How can I use .viewAs
instead of .viewAsSupertype(type)
?
While viewAsSupertype
is helpful for one-off casts, the need to provide a type template object
each time can be onerous.
Because of the subtyping relationship, you can use PartialDataView.supertype
to create a
DataView
from a Bundle type to a parent type by just providing the function to construct an
instance of the parent type from an instance of the child type.
The mapping of corresponding fields is automatically determined by Chisel to be the fields defined
in the supertype.
import chisel3._
import chisel3.experimental.dataview._
class Foo(x: Int) extends Bundle {
val foo = UInt(x.W)
}
class Bar(val x: Int) extends Foo(x) {
val bar = UInt(x.W)
}
// Define a DataView without having to specify the mapping!
implicit val view: DataView[Bar, Foo] = PartialDataView.supertype[Bar, Foo](b => new Foo(b.x))
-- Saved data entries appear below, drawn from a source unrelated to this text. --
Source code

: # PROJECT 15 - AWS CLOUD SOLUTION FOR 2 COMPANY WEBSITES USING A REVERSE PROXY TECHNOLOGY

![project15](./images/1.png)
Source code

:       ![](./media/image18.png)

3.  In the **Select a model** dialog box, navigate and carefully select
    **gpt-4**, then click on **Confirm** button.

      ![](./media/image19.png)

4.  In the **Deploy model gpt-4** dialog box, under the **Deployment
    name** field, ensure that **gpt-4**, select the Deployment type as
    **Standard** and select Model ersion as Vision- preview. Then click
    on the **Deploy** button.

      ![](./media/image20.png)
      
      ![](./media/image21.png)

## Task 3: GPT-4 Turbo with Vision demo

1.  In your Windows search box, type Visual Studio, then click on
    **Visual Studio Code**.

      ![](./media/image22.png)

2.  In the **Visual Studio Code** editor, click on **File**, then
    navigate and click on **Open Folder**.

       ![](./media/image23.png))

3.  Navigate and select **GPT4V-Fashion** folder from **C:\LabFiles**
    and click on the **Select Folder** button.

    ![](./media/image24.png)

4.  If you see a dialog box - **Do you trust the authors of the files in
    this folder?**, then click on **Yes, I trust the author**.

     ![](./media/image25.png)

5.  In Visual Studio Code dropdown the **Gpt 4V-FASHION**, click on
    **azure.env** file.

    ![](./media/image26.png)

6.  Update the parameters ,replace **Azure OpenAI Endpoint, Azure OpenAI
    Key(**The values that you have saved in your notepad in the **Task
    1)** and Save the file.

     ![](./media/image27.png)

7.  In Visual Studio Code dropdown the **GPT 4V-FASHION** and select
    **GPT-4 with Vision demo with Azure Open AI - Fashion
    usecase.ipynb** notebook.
class MyModule extends Module {
val foo = IO(Input(new Foo(8)))
val bar = IO(Output(new Bar(8)))
bar.viewAs[Foo] := foo // bar.foo := foo.foo
bar.bar := 123.U // all fields need to be connected
}
// Generated by CIRCT firtool-1.94.0
module MyModule(
input clock,
reset,
input [7:0] foo_foo,
output [7:0] bar_foo,
bar_bar
);
assign bar_foo = foo_foo;
assign bar_bar = 8'h7B;
endmodule